In the OECD 414 study, effects on maternal body weight and food consumption resulted in lower total weight change, corrected weight change, carcass weight and gravid uterine weights were lower for dams administered 600 mg/kg/day. Although an initial reduction in body weight and food consumption was evident following 300 mg/kg/day administration, no other maternal changes were evident. As such, the no observed adverse effect level (NOAEL) for maternal toxicity was established as 300 mg/kg/day. The findings evident at the top dose indicated that some absorption and distribution of the test substance can be expected.

 

Fetal effects consisted of slightly lower but statistically significant body weights following maternal administration of 600 mg/kg/day, and higher incidences of several skeletal variations following maternal administration of 300 or 600 mg/kg/day, although only one vertebral variation (thin cartilaginous structures of the vertebra sacral arch) reached statistical significance.
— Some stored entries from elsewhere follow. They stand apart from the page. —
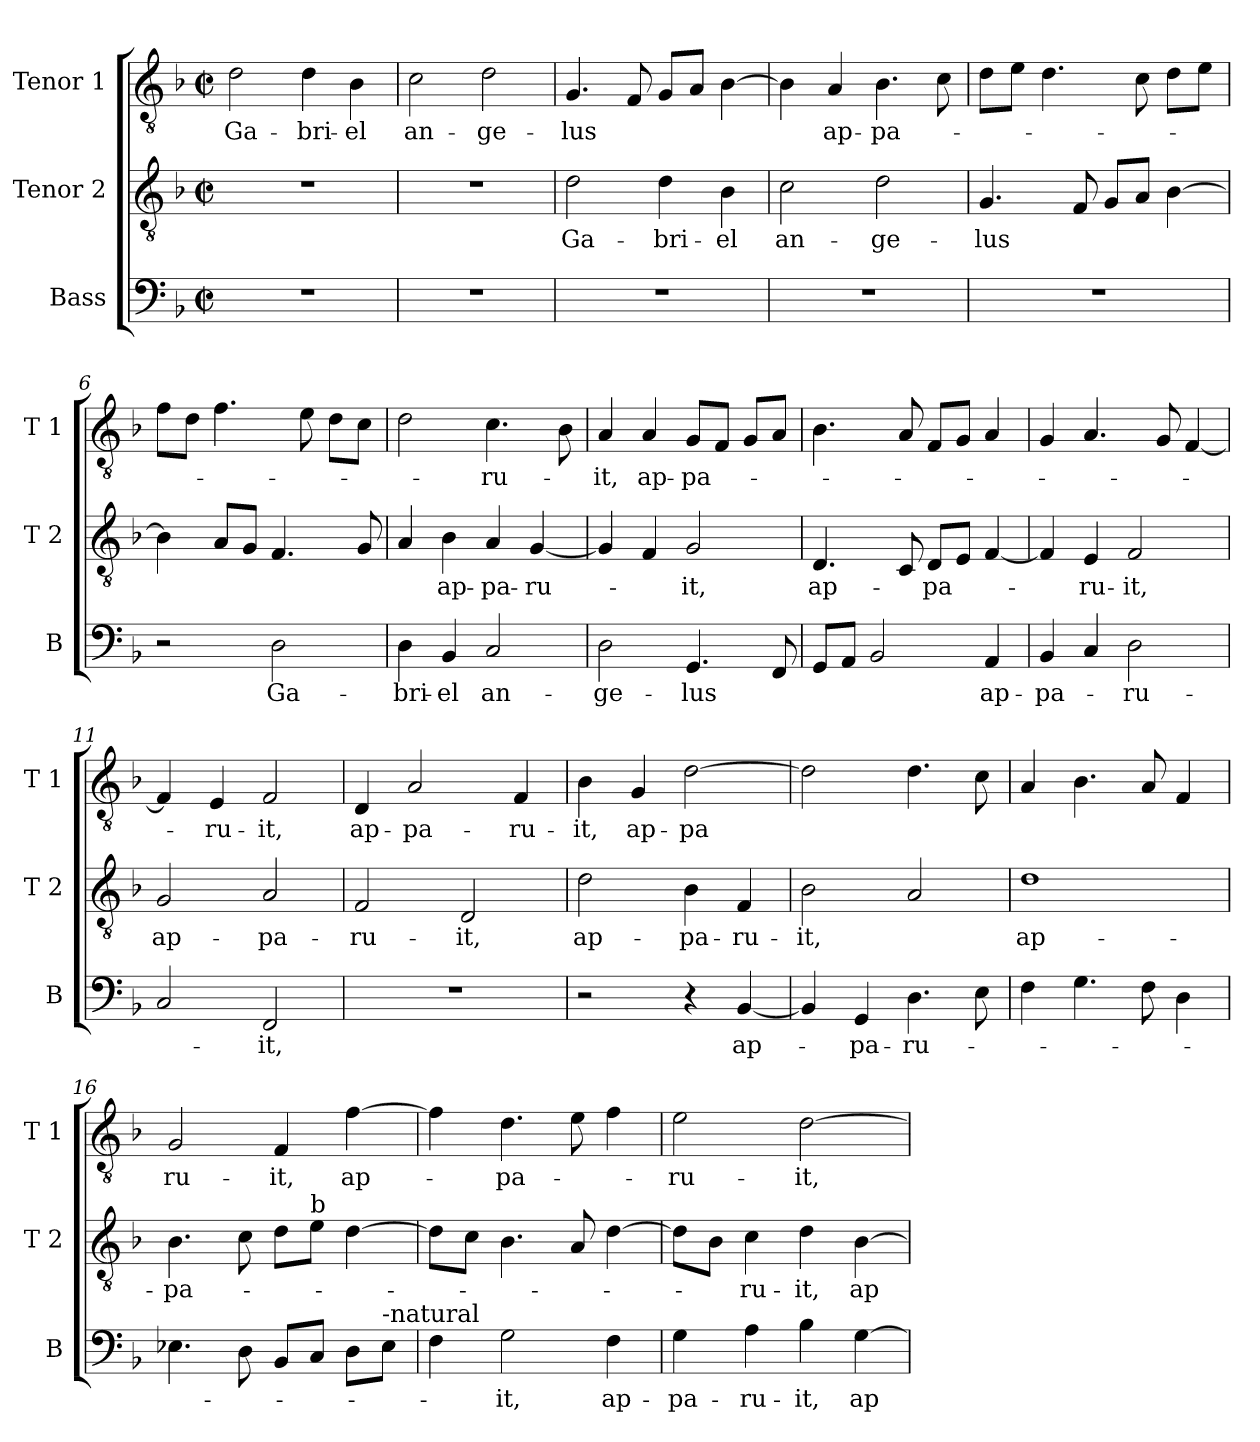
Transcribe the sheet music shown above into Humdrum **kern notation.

**kern	**text	**kern	**text	**kern	**text
*part3	*part3	*part2	*part2	*part1	*part1
*staff3	*staff3	*staff2	*staff2	*staff1	*staff1
*I"Bass	*	*I"Tenor 2	*	*I"Tenor 1	*
*I'B	*	*I'T 2	*	*I'T 1	*
*clefF4	*	*clefGv2	*	*clefGv2	*
*k[b-]	*	*k[b-]	*	*k[b-]	*
*F:	*	*F:	*	*F:	*
*M2/2	*	*M2/2	*	*M2/2	*
*met(c|)	*	*met(c|)	*	*met(c|)	*
=1	=1	=1	=1	=1	=1
!	!	!	!	!	!LO:LY:b
1r	.	1r	.	2d\	Ga-
!	!	!	!	!	!LO:LY:b
.	.	.	.	4d\	-bri-
!	!	!	!	!	!LO:LY:b
.	.	.	.	4B-\	-el
=2	=2	=2	=2	=2	=2
!	!	!	!	!	!LO:LY:b
1r	.	1r	.	2c\	an-
!	!	!	!	!	!LO:LY:b
.	.	.	.	2d\	-ge-
=3	=3	=3	=3	=3	=3
!	!	!	!LO:LY:b	!	!LO:LY:b
1r	.	2d\	Ga-	4.G/	-lus
.	.	.	.	8F/	.
!	!	!	!LO:LY:b	!	!
.	.	4d\	-bri-	8G/L	.
.	.	.	.	8A/J	.
!	!	!	!LO:LY:b	!	!
.	.	4B-\	-el	[4B-\	.
=4	=4	=4	=4	=4	=4
!	!	!	!LO:LY:b	!	!
1r	.	2c\	an-	4B-\]	.
!	!	!	!	!	!LO:LY:b
.	.	.	.	4A/	ap-
!	!	!	!LO:LY:b	!	!LO:LY:b
.	.	2d\	-ge-	4.B-\	-pa-
.	.	.	.	8c\	.
=5	=5	=5	=5	=5	=5
!	!	!	!LO:LY:b	!	!
1r	.	4.G/	-lus	8d\L	.
.	.	.	.	8e\J	.
.	.	.	.	4.d\	.
.	.	8F/	.	.	.
.	.	8G/L	.	.	.
.	.	8A/J	.	8c\	.
.	.	[4B-\	.	8d\L	.
.	.	.	.	8e\J	.
!!LO:LB:g=z
=6	=6	=6	=6	=6	=6
2r	.	4B-\]	.	8f\L	.
.	.	.	.	8d\J	.
.	.	8A/L	.	4.f\	.
.	.	8G/J	.	.	.
!	!LO:LY:b	!	!	!	!
2D\	Ga-	4.F/	.	.	.
.	.	.	.	8e\	.
.	.	.	.	8d\L	.
.	.	8G/	.	8c\J	.
=7	=7	=7	=7	=7	=7
!	!LO:LY:b	!	!	!	!
4D\	-bri-	4A/	.	2d\	.
!	!LO:LY:b	!	!LO:LY:b	!	!
4BB-/	-el	4B-\	ap-	.	.
!	!LO:LY:b	!	!LO:LY:b	!	!LO:LY:b
2C/	an-	4A/	-pa-	4.c\	-ru-
!	!	!	!LO:LY:b	!	!
.	.	[4G/	-ru-	.	.
.	.	.	.	8B-\	.
=8	=8	=8	=8	=8	=8
!	!LO:LY:b	!	!	!	!LO:LY:b
2D\	-ge-	4G/]	.	4A/	-it,
!	!	!	!	!	!LO:LY:b
.	.	4F/	.	4A/	ap-
!	!LO:LY:b	!	!LO:LY:b	!	!LO:LY:b
4.GG/	-lus	2G/	-it,	8G/L	-pa-
.	.	.	.	8F/J	.
.	.	.	.	8G/L	.
8FF/	.	.	.	8A/J	.
=9	=9	=9	=9	=9	=9
!	!	!	!LO:LY:b	!	!
8GG/L	.	4.D/	ap-	4.B-\	.
8AA/J	.	.	.	.	.
2BB-/	.	.	.	.	.
.	.	8C/	.	8A/	.
!	!	!	!LO:LY:b	!	!
.	.	8D/L	-pa-	8F/L	.
.	.	8E/J	.	8G/J	.
!	!LO:LY:b	!	!	!	!
4AA/	ap-	[4F/	.	4A/	.
=10	=10	=10	=10	=10	=10
!	!LO:LY:b	!	!	!	!
4BB-/	-pa-	4F/]	.	4G/	.
!	!	!	!LO:LY:b	!	!
4C/	.	4E/	-ru-	4.A/	.
!	!LO:LY:b	!	!LO:LY:b	!	!
2D\	-ru-	2F/	-it,	.	.
.	.	.	.	8G/	.
.	.	.	.	[4F/	.
=11	=11	=11	=11	=11	=11
!	!	!	!LO:LY:b	!	!
2C/	.	2G/	ap-	4F/]	.
!	!	!	!	!	!LO:LY:b
.	.	.	.	4E/	-ru-
!	!LO:LY:b	!	!LO:LY:b	!	!LO:LY:b
2FF/	-it,	2A/	-pa-	2F/	-it,
!!LO:LB:g=z
=12	=12	=12	=12	=12	=12
!	!	!	!LO:LY:b	!	!LO:LY:b
1r	.	2F/	-ru-	4D/	ap-
!	!	!	!	!	!LO:LY:b
.	.	.	.	2A/	-pa-
!	!	!	!LO:LY:b	!	!
.	.	2D/	-it,	.	.
!	!	!	!	!	!LO:LY:b
.	.	.	.	4F/	-ru-
=13	=13	=13	=13	=13	=13
!	!	!	!LO:LY:b	!	!LO:LY:b
2r	.	2d\	ap-	4B-\	-it,
!	!	!	!	!	!LO:LY:b
.	.	.	.	4G/	ap-
!	!	!	!LO:LY:b	!	!LO:LY:b
4r	.	4B-\	-pa-	[2d\	-pa
!	!LO:LY:b	!	!LO:LY:b	!	!
[4BB-/	ap-	4F/	-ru-	.	.
=14	=14	=14	=14	=14	=14
!	!	!	!LO:LY:b	!	!
4BB-/]	.	2B-\	-it,	2d\]	.
!	!LO:LY:b	!	!	!	!
4GG/	-pa-	.	.	.	.
!	!LO:LY:b	!	!	!	!
4.D\	-ru-	2A/	.	4.d\	.
8E\	.	.	.	8c\	.
=15	=15	=15	=15	=15	=15
!	!	!	!LO:LY:b	!	!
4F\	.	1d	ap-	4A/	.
4.G\	.	.	.	4.B-\	.
8F\	.	.	.	8A/	.
4D\	.	.	.	4F/	.
=16	=16	=16	=16	=16	=16
!	!	!	!LO:LY:b	!	!LO:LY:b
4.E-X\	.	4.B-\	-pa-	2G/	ru-
8D\	.	8c\	.	.	.
!	!	!	!	!	!LO:LY:b
8BB-/L	.	8d\L	.	4F/	-it,
!	!	!LO:TX:a:t=b	!	!	!
8C/J	.	8e\J	.	.	.
!	!	!	!	!	!LO:LY:b
8D\L	.	[4d\	.	[4f\	ap-
!LO:TX:a:t=-natural	!	!	!	!	!
8E-\J	.	.	.	.	.
=17	=17	=17	=17	=17	=17
4F\	.	8d\L]	.	4f\]	.
.	.	8c\J	.	.	.
!	!LO:LY:b	!	!	!	!LO:LY:b
2G\	-it,	4.B-\	.	4.d\	-pa-
.	.	8A/	.	8e\	.
!	!LO:LY:b	!	!	!	!
4F\	ap-	[4d\	.	4f\	.
!!LO:PB:g=z
=18	=18	=18	=18	=18	=18
!	!LO:LY:b	!	!	!	!LO:LY:b
4G\	-pa-	8d\L]	.	2e\	-ru-
.	.	8B-\J	.	.	.
!	!LO:LY:b	!	!LO:LY:b	!	!
4A\	-ru-	4c\	-ru-	.	.
!	!LO:LY:b	!	!LO:LY:b	!	!LO:LY:b
4B-\	-it,	4d\	-it,	[2d\	-it,
!	!LO:LY:b	!	!LO:LY:b	!	!
[4G\	ap-	[4B-\	ap-	.	.
=	=	=	=	=	=
*-	*-	*-	*-	*-	*-
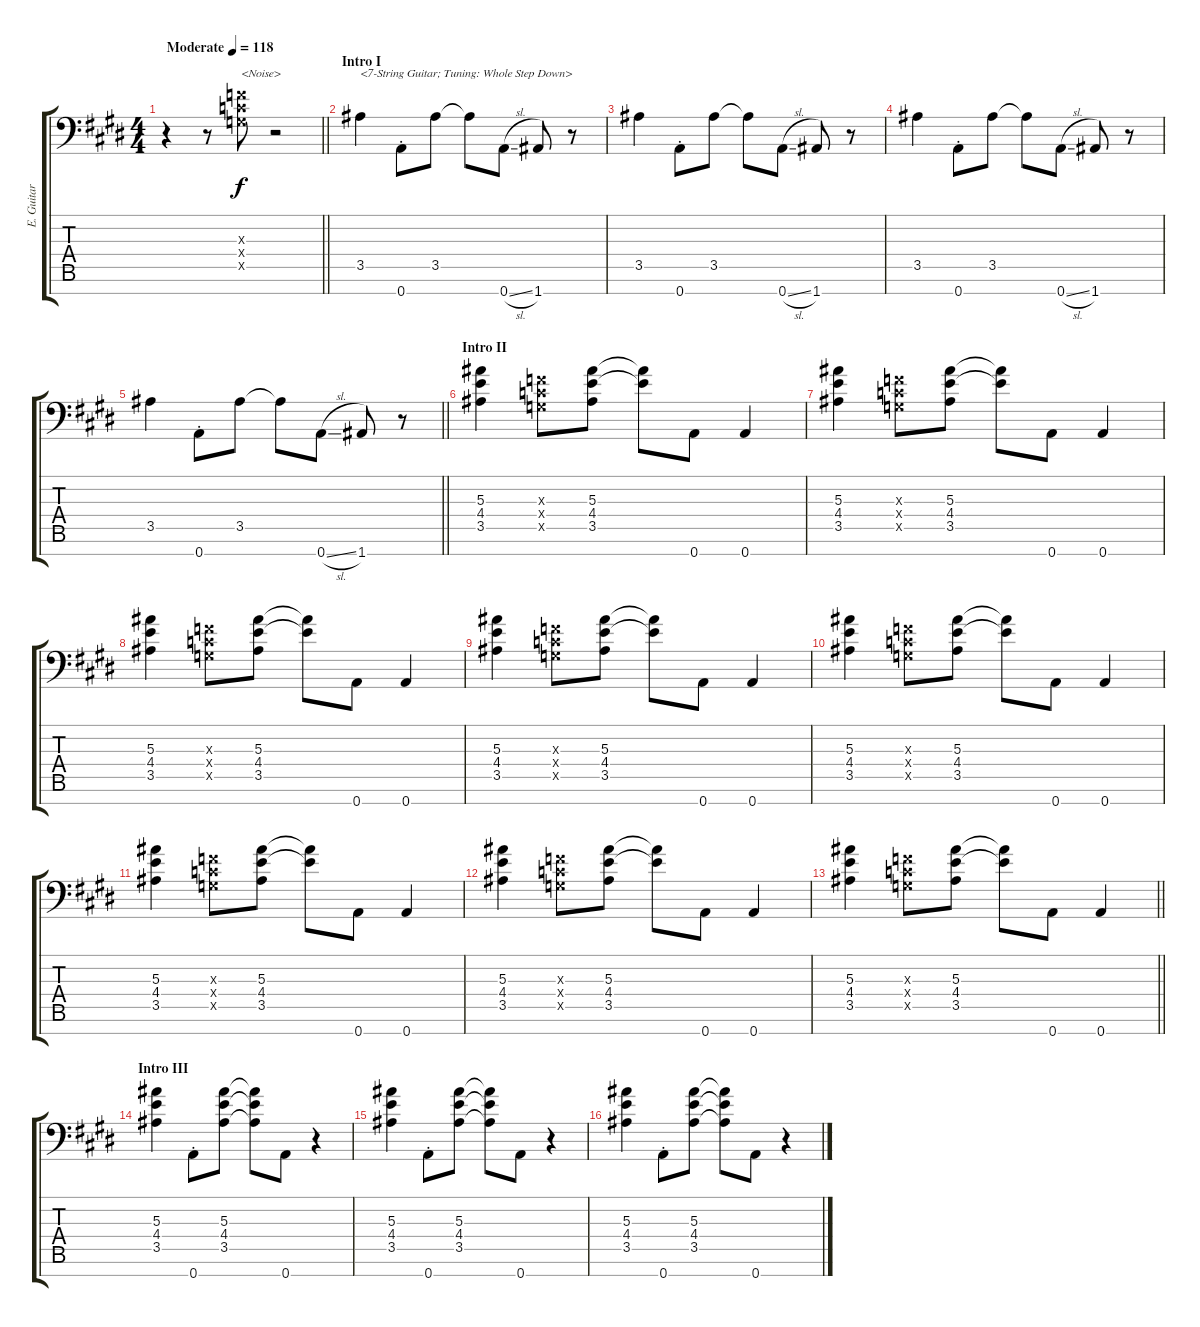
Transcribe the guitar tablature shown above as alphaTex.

\track ("E. Guitar I" "E. Guitar ") {instrument overdrivenguitar}
\staff {score tabs}
\tuning (D4 A3 F3 C3 G2 D2 A1) {hide}
\ts (4 4)
\tempo (118 "Moderate")
\clef f4
\barLineRight lightlight
\ks e
r.4{dy f instrument overdrivenguitar} r.8 (0.3{x} 0.4{x} 0.5{x}).8{txt "<Noise>"} r.2 |
\section ("" "Intro I")
3.5.4{txt "<7-String Guitar; Tuning: Whole Step Down>"} 0.7{st}.8 3.5.8 3.5{t}.8 0.7{sl}.8 1.7.8 r.8 |
3.5.4 0.7{st}.8 3.5.8 3.5{t}.8 0.7{sl}.8 1.7.8 r.8 |
3.5.4 0.7{st}.8 3.5.8 3.5{t}.8 0.7{sl}.8 1.7.8 r.8 |
\barLineRight lightlight
3.5.4 0.7{st}.8 3.5.8 3.5{t}.8 0.7{sl}.8 1.7.8 r.8 |
\section ("" "Intro II")
(5.3 4.4 3.5).4 (0.3{x} 0.4{x} 0.5{x}).8 (5.3 4.4 3.5).8 (5.3{t} 4.4{t}).8 0.7.8 0.7.4 |
(5.3 4.4 3.5).4 (0.3{x} 0.4{x} 0.5{x}).8 (5.3 4.4 3.5).8 (5.3{t} 4.4{t}).8 0.7.8 0.7.4 |
(5.3 4.4 3.5).4 (0.3{x} 0.4{x} 0.5{x}).8 (5.3 4.4 3.5).8 (5.3{t} 4.4{t}).8 0.7.8 0.7.4 |
(5.3 4.4 3.5).4 (0.3{x} 0.4{x} 0.5{x}).8 (5.3 4.4 3.5).8 (5.3{t} 4.4{t}).8 0.7.8 0.7.4 |
(5.3 4.4 3.5).4 (0.3{x} 0.4{x} 0.5{x}).8 (5.3 4.4 3.5).8 (5.3{t} 4.4{t}).8 0.7.8 0.7.4 |
(5.3 4.4 3.5).4 (0.3{x} 0.4{x} 0.5{x}).8 (5.3 4.4 3.5).8 (5.3{t} 4.4{t}).8 0.7.8 0.7.4 |
(5.3 4.4 3.5).4 (0.3{x} 0.4{x} 0.5{x}).8 (5.3 4.4 3.5).8 (5.3{t} 4.4{t}).8 0.7.8 0.7.4 |
\barLineRight lightlight
(5.3 4.4 3.5).4 (0.3{x} 0.4{x} 0.5{x}).8 (5.3 4.4 3.5).8 (5.3{t} 4.4{t}).8 0.7.8 0.7.4 |
\section ("" "Intro III")
(5.3 4.4 3.5).4 0.7{st}.8 (5.3 4.4 3.5).8 (5.3{t} 4.4{t} 3.5{t}).8 0.7.8 r.4 |
(5.3 4.4 3.5).4 0.7{st}.8 (5.3 4.4 3.5).8 (5.3{t} 4.4{t} 3.5{t}).8 0.7.8 r.4 |
(5.3 4.4 3.5).4 0.7{st}.8 (5.3 4.4 3.5).8 (5.3{t} 4.4{t} 3.5{t}).8 0.7.8 r.4
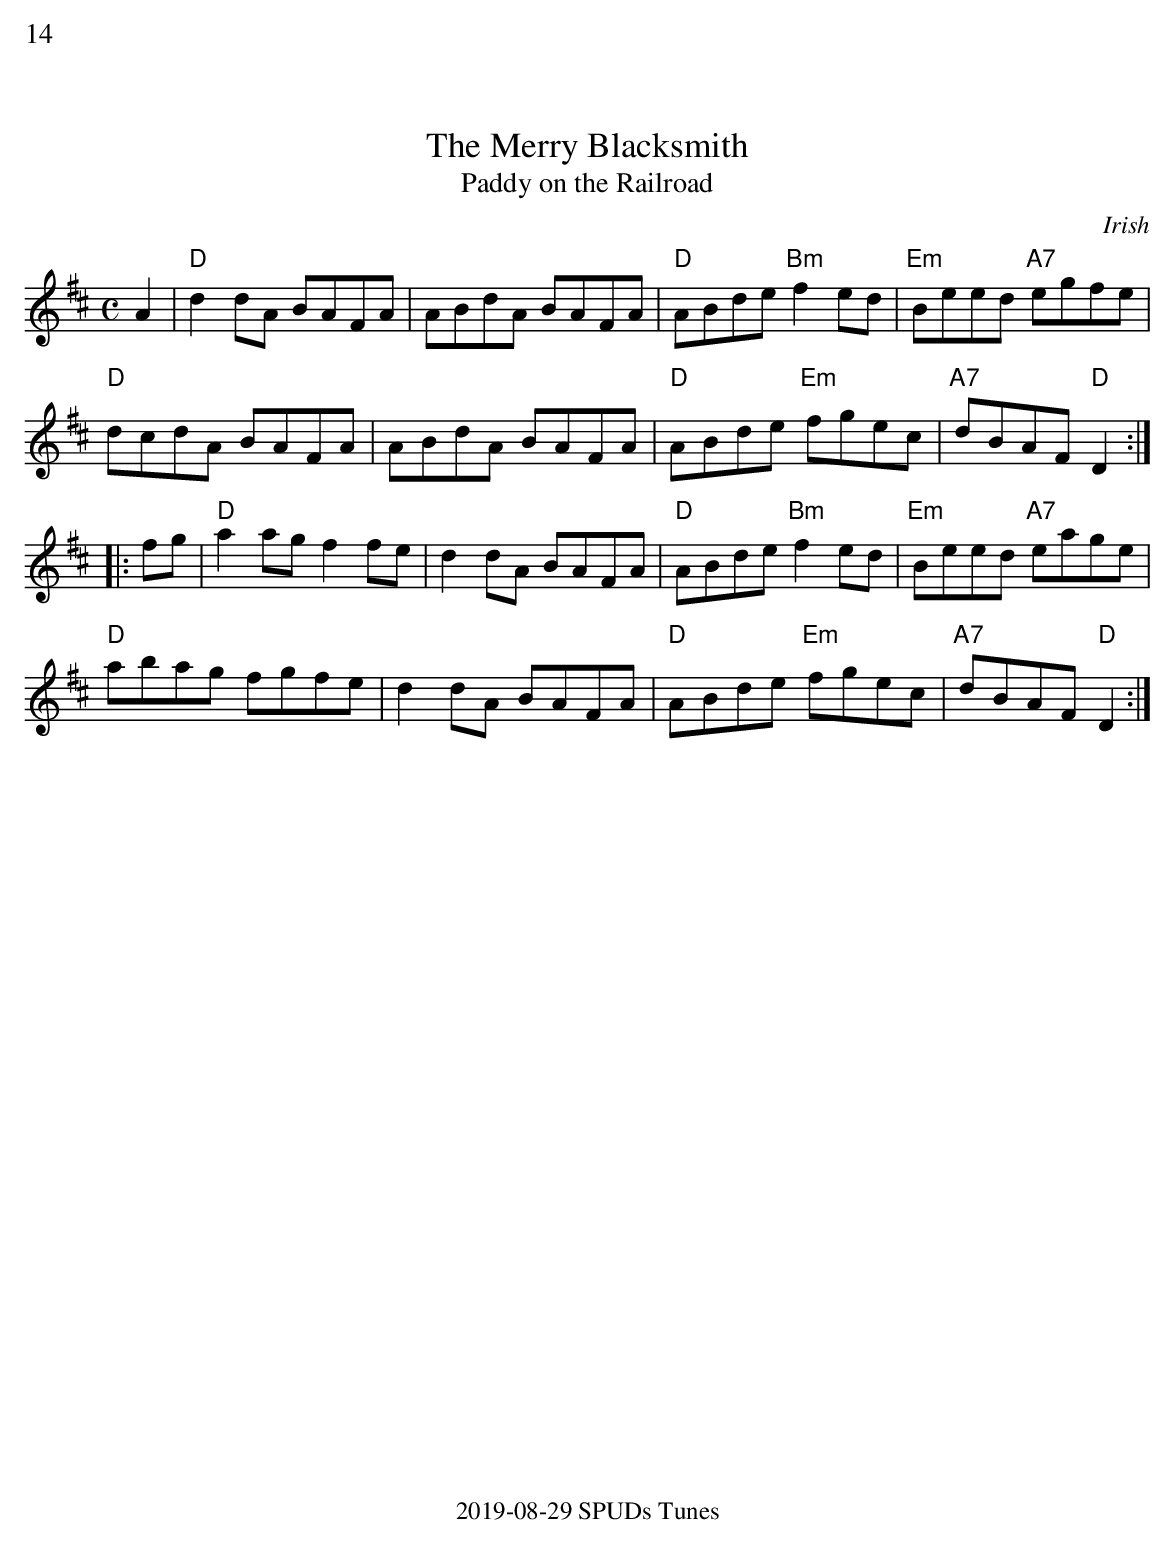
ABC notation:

X:1
%%text 14
T:The Merry Blacksmith
T:Paddy on the Railroad
O:Irish
L:1/8
M:C
K:D
A2|"D"d2 dA BAFA|ABdA BAFA|"D"ABde "Bm"f2 ed|"Em"Beed "A7"egfe|
"D"dcdA BAFA|ABdA BAFA|"D"ABde "Em"fgec|"A7"dBAF "D"D2:|
|:fg|"D"a2ag f2fe|d2 dA BAFA|"D"ABde "Bm"f2 ed|"Em"Beed "A7"eage|
"D"abag fgfe|d2 dA BAFA|"D"ABde "Em"fgec|"A7"dBAF "D"D2:|]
These effects were considered non-adverse. Based on the findings of this study, the fetal no observed adverse effect level (NOAEL) is established as 600 mg/kg/day.This was the highest dose and as no adverse effects were noted possibly indicating low adsorption through the placenta to directly affect the foetuses.

 

In the EOGRTS (OECD 443) study there no adverse findings noted for F0 and F1 males and females and F1 litters at all dose levels tested. The high dose of 250 mg/kg/day was considered to be the NOAEL for F0 and F1 systemic toxicity, F0 reproductive toxicity, F1 neonatal toxicity, and F1 immunotoxicity and brain morphometry. 

 

The substance was determined to be a skin sensitiser based on the results of a LLNA, indicating that the test substance potentially has the ability to pass through the dermal layers of the skin, and can induce proliferation of lymphocytes in the relevant draining lymph nodes.

 

The in vivo genotoxicity tests which tested for both the test substance ability to induce DNA damage in liver and duodena cells, and also clastogenic activity and/or disruption of the mitotic apparatus (by detecting micronuclei in polychromatic erythrocytes cells) in rat bone marrow, both showed a clear negative response for genotoxic effects.

 

Based on the relatively low Log Kow values (<4.5) and low aqueous solubility of the test substance, bioaccumulation of the test substance is not expected.